First, you need to download and extract the dataset into a directory of your choice. The extracted file should consist of a metadata.csv file and a directory of wav files. metadata.csv lists all the wav filename and their corresponding transcripts delimited by the ‘|’ character.

Training

Both WaveNet and Tacotron 2 can be trained using LJSpeech. For this:

  • change dataset_location under to point to the directory containing the metadata.csv file.
  • rename metadata.csv to train.csv

To start training Tacotron:

python run.py --config_file=example_configs/text2speech/tacotron_float.py --mode=train

Similarly, to start training WaveNet:

python run.py --config_file=example_configs/text2speech/wavenet_float.py --mode=train

If your GPU does not have enough memory, reduce the batch_size_per_gpu parameter.

Inference

Once training is done (this can take a while on a single GPU), you can run inference. To do some, first create a csv file named test.csv in the same location as train.csv with lines in the following format:

UNUSED | UNUSED | This is an example sentence that I want to generate.

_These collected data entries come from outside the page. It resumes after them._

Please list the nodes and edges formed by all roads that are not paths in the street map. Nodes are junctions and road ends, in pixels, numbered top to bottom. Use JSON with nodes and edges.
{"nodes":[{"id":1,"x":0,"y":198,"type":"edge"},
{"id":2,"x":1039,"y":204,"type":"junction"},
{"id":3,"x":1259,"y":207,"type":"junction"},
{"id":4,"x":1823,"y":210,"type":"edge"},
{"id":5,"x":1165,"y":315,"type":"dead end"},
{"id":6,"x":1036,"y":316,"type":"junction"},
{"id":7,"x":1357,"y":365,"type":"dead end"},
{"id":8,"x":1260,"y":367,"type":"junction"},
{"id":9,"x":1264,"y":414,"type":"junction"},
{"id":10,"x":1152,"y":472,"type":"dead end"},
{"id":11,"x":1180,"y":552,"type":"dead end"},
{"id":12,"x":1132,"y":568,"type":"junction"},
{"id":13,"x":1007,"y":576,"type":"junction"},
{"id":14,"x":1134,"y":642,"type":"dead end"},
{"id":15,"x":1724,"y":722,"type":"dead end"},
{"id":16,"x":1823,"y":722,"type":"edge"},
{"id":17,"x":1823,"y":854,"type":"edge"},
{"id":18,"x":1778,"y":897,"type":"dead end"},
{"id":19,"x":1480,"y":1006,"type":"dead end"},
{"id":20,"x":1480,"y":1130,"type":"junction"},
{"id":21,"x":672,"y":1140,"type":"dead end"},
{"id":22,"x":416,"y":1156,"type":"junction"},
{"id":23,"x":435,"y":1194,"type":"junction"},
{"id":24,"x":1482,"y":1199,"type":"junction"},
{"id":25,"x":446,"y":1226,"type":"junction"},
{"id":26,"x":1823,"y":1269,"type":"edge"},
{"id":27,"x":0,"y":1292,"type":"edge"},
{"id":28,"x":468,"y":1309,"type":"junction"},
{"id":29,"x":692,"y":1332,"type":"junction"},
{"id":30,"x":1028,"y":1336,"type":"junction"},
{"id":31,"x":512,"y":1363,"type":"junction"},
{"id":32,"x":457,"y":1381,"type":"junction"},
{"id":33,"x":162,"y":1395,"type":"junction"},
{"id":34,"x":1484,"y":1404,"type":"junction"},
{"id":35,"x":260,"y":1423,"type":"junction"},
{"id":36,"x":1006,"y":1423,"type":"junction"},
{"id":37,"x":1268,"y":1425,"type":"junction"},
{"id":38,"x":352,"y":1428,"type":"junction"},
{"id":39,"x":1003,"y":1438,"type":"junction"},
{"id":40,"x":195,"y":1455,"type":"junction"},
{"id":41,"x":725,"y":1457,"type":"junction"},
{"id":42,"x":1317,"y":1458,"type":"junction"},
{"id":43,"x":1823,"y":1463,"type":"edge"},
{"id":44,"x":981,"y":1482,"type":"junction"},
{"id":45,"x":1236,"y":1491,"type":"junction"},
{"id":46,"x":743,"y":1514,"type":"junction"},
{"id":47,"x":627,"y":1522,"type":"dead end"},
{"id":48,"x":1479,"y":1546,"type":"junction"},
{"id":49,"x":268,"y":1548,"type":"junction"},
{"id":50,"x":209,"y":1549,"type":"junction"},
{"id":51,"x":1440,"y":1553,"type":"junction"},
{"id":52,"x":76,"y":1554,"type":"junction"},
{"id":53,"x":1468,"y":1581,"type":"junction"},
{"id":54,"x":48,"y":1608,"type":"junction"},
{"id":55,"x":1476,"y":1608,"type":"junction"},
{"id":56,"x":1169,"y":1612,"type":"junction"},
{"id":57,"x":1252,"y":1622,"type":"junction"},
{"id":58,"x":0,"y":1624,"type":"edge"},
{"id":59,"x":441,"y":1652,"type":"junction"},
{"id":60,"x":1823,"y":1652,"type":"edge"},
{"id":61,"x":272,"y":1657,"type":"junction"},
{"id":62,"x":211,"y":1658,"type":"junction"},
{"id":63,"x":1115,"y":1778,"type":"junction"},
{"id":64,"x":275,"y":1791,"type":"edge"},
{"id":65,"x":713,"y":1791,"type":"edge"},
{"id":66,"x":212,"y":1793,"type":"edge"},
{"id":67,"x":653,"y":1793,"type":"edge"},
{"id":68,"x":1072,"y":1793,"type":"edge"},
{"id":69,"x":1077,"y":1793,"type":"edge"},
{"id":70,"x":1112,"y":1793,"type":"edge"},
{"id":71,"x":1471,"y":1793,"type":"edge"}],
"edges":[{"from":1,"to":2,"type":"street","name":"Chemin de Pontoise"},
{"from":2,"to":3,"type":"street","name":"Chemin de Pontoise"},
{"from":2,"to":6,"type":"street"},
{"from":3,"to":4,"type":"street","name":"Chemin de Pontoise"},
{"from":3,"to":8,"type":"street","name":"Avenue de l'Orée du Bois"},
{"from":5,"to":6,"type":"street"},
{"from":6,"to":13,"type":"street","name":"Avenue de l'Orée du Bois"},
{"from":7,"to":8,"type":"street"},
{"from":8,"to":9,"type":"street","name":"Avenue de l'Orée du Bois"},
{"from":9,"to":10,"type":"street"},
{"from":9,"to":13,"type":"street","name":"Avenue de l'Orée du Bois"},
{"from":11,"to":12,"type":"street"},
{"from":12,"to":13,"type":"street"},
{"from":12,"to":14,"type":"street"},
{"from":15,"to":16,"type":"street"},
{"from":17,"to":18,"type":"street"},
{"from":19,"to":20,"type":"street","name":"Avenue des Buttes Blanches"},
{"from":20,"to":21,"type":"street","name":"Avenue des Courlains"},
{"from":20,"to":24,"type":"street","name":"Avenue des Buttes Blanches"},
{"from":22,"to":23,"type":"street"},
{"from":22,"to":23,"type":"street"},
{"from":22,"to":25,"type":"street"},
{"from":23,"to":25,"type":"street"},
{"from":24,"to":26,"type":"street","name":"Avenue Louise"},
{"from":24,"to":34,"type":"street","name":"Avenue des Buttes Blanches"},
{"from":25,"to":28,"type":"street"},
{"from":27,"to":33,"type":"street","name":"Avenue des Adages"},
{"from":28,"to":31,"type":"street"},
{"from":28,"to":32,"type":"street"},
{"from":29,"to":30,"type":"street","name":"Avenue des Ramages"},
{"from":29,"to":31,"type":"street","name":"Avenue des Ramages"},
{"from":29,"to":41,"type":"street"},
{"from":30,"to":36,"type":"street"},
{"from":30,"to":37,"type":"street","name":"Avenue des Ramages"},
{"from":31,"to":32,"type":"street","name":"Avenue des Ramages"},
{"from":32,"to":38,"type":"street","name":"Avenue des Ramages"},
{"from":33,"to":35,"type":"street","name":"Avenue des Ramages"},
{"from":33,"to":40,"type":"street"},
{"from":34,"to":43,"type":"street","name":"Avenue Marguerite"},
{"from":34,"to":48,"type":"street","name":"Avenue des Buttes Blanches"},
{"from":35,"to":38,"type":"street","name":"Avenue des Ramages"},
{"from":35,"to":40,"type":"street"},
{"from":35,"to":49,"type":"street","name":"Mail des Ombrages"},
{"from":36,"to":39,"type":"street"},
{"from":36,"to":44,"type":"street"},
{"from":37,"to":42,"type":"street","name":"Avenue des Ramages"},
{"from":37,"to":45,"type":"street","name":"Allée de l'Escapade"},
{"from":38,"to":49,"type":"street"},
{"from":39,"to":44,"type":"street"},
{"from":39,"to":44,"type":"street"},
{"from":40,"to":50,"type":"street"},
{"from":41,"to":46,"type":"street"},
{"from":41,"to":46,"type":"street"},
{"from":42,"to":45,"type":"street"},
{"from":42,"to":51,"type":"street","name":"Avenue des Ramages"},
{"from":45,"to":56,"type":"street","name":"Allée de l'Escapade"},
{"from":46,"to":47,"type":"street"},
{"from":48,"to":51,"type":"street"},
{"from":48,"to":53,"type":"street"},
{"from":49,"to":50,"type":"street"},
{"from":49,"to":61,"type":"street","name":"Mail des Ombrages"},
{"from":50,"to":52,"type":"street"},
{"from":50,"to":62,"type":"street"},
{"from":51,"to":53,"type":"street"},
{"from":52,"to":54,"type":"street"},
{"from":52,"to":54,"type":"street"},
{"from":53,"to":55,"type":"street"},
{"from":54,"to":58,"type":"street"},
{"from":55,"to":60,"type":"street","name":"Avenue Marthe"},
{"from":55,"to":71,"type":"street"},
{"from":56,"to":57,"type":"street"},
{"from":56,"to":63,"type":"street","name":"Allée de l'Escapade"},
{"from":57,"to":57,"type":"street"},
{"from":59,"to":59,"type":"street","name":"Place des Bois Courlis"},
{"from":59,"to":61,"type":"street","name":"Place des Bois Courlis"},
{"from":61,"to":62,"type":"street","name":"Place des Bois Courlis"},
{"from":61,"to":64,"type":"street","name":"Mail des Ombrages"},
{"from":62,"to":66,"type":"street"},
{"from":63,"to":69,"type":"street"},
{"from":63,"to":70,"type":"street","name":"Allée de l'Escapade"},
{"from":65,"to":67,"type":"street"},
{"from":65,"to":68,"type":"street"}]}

You can put as many lines inside the csv as you want. The model will produce one audio sample per line and save the audio sample inside your log_dir. Lastly, run

python run.py --config_file=example_configs/text2speech/tacotron_float.py --mode=infer --infer_output_file=unused

For WaveNet, only interactive infer is supported. First, start a jupyter notebook in the root directory and replace the contents of the first box of with tacotron_save_spec.py. This will save the spectrogram generated by Tacotron as a numpy array in spec.npy. Next, replace the contents of the first box with wavenet_naive_infer.py and re-run the notebook. The generated audio will be saved to result/sample_step0_infer.wav every 1000 steps. Note that this will take some time.